# [Exercise directions]
Give back every entry below, unchanged.

# [Material provided]

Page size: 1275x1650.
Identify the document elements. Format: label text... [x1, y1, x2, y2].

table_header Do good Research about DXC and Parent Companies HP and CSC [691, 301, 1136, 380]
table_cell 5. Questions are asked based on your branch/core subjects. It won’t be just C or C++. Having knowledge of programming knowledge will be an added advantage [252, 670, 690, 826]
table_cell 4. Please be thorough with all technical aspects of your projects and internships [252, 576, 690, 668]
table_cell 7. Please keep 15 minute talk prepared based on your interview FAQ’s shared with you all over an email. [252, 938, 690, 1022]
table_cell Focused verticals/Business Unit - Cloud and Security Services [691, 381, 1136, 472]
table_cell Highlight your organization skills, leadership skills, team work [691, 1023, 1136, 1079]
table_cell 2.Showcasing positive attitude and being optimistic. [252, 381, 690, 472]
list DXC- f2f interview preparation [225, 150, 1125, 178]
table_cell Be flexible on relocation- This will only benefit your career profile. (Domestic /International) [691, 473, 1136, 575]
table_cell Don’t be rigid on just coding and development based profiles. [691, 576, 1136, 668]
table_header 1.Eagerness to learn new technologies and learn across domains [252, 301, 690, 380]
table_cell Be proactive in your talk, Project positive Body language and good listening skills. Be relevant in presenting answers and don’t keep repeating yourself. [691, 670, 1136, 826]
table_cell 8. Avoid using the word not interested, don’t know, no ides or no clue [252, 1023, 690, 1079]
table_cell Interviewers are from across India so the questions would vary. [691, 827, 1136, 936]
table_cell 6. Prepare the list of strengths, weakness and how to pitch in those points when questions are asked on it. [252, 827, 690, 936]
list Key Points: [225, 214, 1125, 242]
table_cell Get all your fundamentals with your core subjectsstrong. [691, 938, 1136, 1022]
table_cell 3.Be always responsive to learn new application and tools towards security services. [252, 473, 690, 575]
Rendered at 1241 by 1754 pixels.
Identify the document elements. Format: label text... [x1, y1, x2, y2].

# [Exercise answer]
Page size: 1275x1650.
Identify the document elements. Format: label text... [x1, y1, x2, y2].

table_header Do good Research about DXC and Parent Companies HP and CSC [691, 301, 1136, 380]
table_cell 5. Questions are asked based on your branch/core subjects. It won’t be just C or C++. Having knowledge of programming knowledge will be an added advantage [252, 670, 690, 826]
table_cell 4. Please be thorough with all technical aspects of your projects and internships [252, 576, 690, 668]
table_cell 7. Please keep 15 minute talk prepared based on your interview FAQ’s shared with you all over an email. [252, 938, 690, 1022]
table_cell Focused verticals/Business Unit - Cloud and Security Services [691, 381, 1136, 472]
table_cell Highlight your organization skills, leadership skills, team work [691, 1023, 1136, 1079]
table_cell 2.Showcasing positive attitude and being optimistic. [252, 381, 690, 472]
list DXC- f2f interview preparation [225, 150, 1125, 178]
table_cell Be flexible on relocation- This will only benefit your career profile. (Domestic /International) [691, 473, 1136, 575]
table_cell Don’t be rigid on just coding and development based profiles. [691, 576, 1136, 668]
table_header 1.Eagerness to learn new technologies and learn across domains [252, 301, 690, 380]
table_cell Be proactive in your talk, Project positive Body language and good listening skills. Be relevant in presenting answers and don’t keep repeating yourself. [691, 670, 1136, 826]
table_cell 8. Avoid using the word not interested, don’t know, no ides or no clue [252, 1023, 690, 1079]
table_cell Interviewers are from across India so the questions would vary. [691, 827, 1136, 936]
table_cell 6. Prepare the list of strengths, weakness and how to pitch in those points when questions are asked on it. [252, 827, 690, 936]
list Key Points: [225, 214, 1125, 242]
table_cell Get all your fundamentals with your core subjectsstrong. [691, 938, 1136, 1022]
table_cell 3.Be always responsive to learn new application and tools towards security services. [252, 473, 690, 575]
Rendered at 1241 by 1754 pixels.
Identify the document elements. Format: label text... [x1, y1, x2, y2].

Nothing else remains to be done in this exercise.